Angelika Klüssendorf: April. Roman. S.Fischer-Verlag, Frankfurt am Main, 2015. 224 Seiten. 11€.

Angelika Klüssendorf: Jahre später. Roman. Kiepenheuer und Witsch, Köln 2018. 160 Seiten. 17€.

Gregor Sander
Alles richtig gemacht

*Rezensionsexemplar.

Alles richtig gemacht ist ein Roman des Autoren Gregor Sander. Erschienen ist das Buch 2019 im Penguin-Verlag. Sander erzählt von einer Männer-Freundschaft, die in der damaligen DDR beginnt, die aufregende Zeit der Wiedervereinigung durchlebt und irgendwann für einige Zeit zum Stillstand kommt, bis beide wieder aufeinander treffen.

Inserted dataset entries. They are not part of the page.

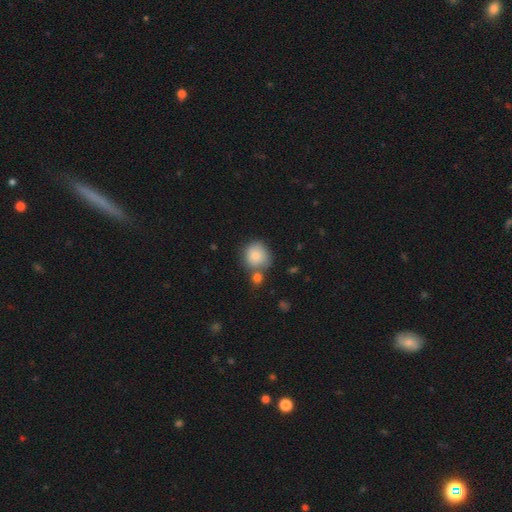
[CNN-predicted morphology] type=smooth (86%); roundness=round (87%); merging=none (56%).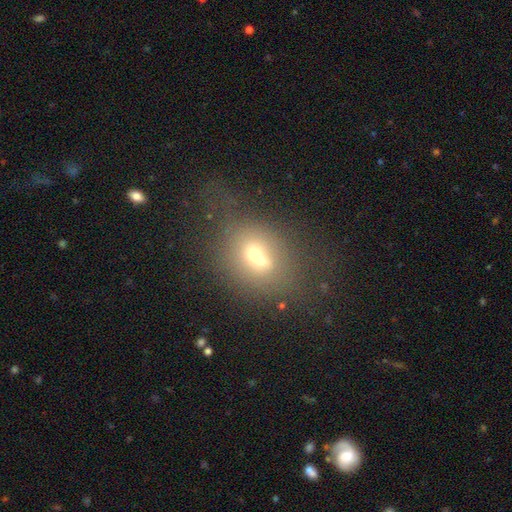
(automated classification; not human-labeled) Smooth or featured? smooth (55%)
How rounded? in between (55%)
Merging? merger (44%)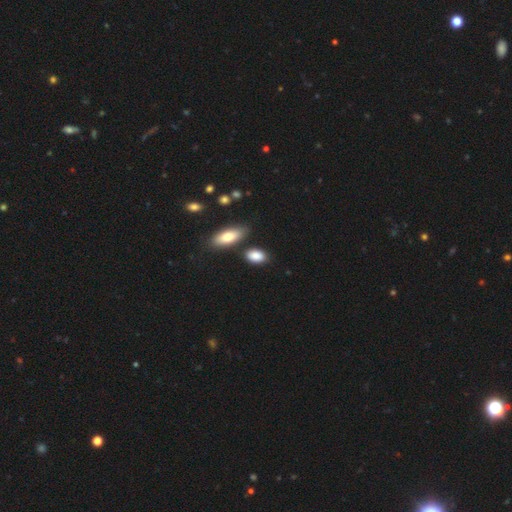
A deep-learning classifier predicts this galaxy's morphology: This appears to be a smooth galaxy with no disk features (87%) that is in between round and cigar-shaped (86%). Merging: none (77%).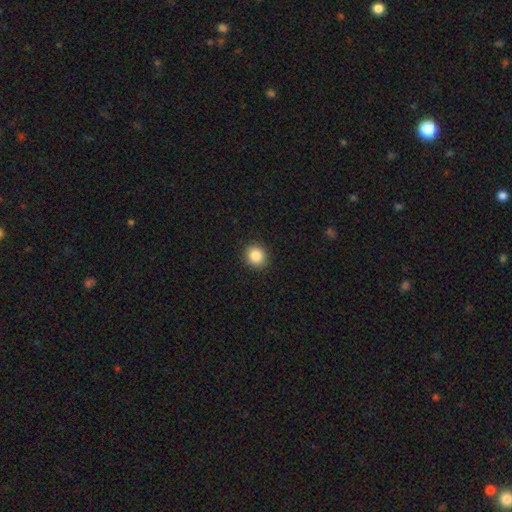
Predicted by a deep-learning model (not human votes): smooth-or-featured: smooth: 86% | star or artifact: 9% | featured or disk: 4%
  how-rounded: round: 87% | in between: 12% | cigar-shaped: 1%
  merging: none: 91% | minor disturbance: 6% | major disturbance: 2% | merger: 1%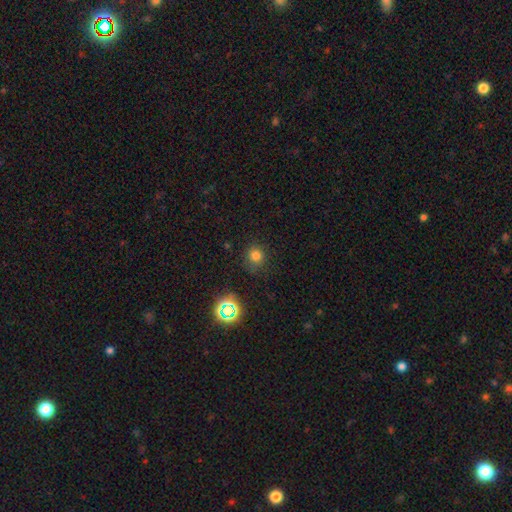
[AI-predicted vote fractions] smooth-or-featured: smooth: 75% | star or artifact: 20% | featured or disk: 5%
  how-rounded: round: 90% | in between: 9% | cigar-shaped: 1%
  merging: none: 83% | minor disturbance: 11% | major disturbance: 4% | merger: 2%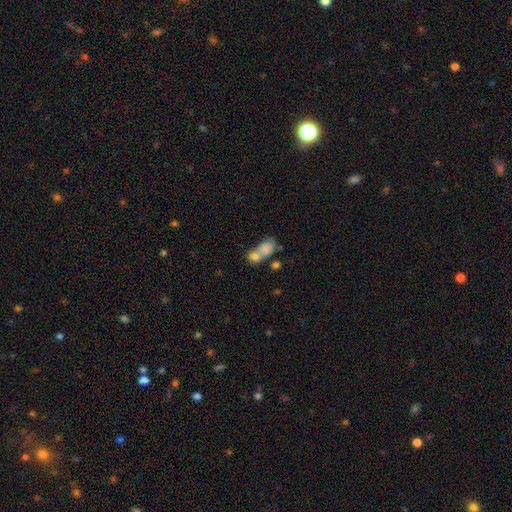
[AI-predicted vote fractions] Q: Smooth or featured?
A: smooth (74%); runner-up: featured or disk (16%)
Q: How rounded?
A: in between (67%); runner-up: round (29%)
Q: Merging?
A: merger (65%); runner-up: none (21%)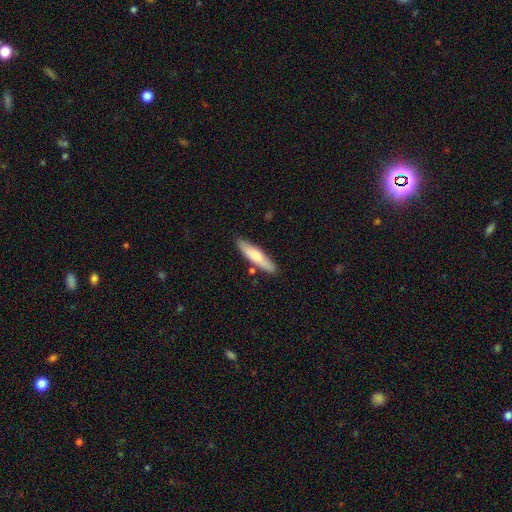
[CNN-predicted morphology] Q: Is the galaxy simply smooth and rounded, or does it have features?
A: smooth — 67%.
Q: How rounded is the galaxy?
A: cigar-shaped — 77%.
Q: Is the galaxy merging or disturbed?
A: none — 84%.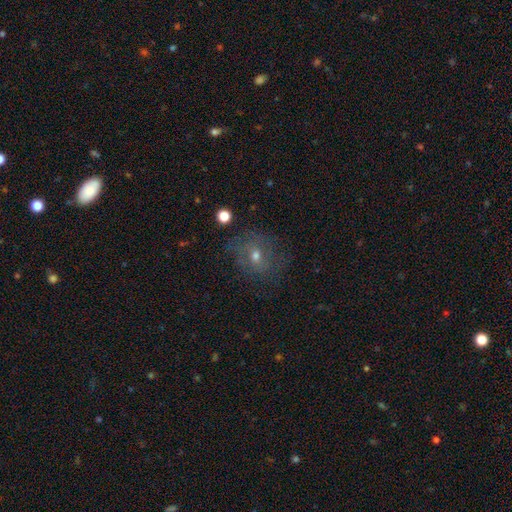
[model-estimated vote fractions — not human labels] Smooth or featured?
  - featured or disk: 39% *
  - smooth: 36%
  - star or artifact: 25%
Merging?
  - none: 73% *
  - minor disturbance: 16%
  - major disturbance: 9%
  - merger: 2%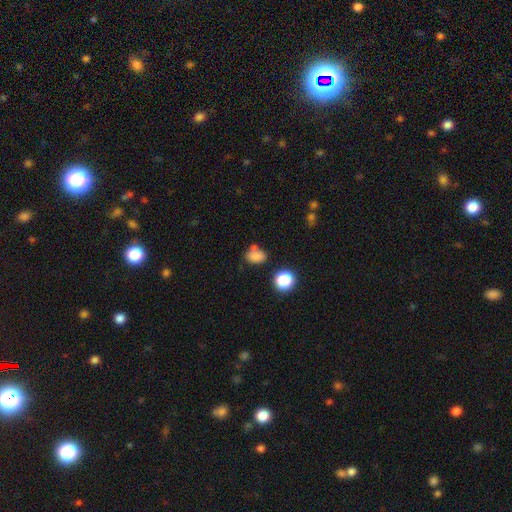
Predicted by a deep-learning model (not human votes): smooth-or-featured: smooth: 80% | star or artifact: 14% | featured or disk: 6%
  how-rounded: in between: 68% | round: 30% | cigar-shaped: 1%
  merging: none: 56% | minor disturbance: 22% | merger: 15% | major disturbance: 7%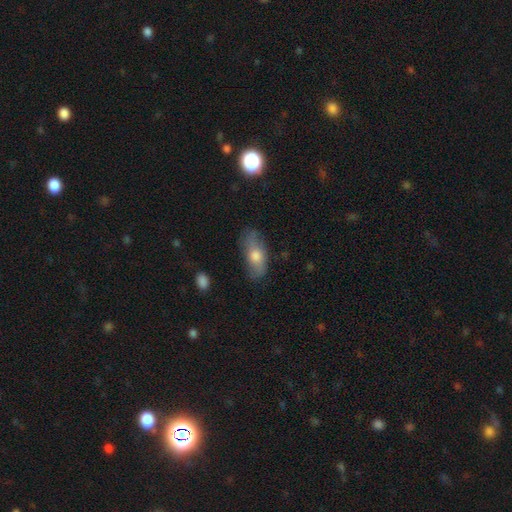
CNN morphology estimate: Overall: smooth (61%; featured or disk 31%). How rounded: in between (80%). Merging: none (76%).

Thomas und Daniel stammen ursprünglich aus Rostock. Nach der Wende verschlägt es beide nach Berlin, wo sie auch in einer gemeinsamen Wohnung leben. Immer wieder aber trennen sich die Wege beider Männer, bis sie sich dann doch wieder kreuzen. Erzählt wird die Geschichte aus Thomas´Sicht. Geschichtliche Ereignisse wie der Terroranschlag 2001 auf das World Trade Center, der G8-Gipfel 2008 in Heiligendamm oder die Aufmärsche der rechten Szene in den Neunziger Jahren, helfen dem Leser sich zeitlich zu orientieren.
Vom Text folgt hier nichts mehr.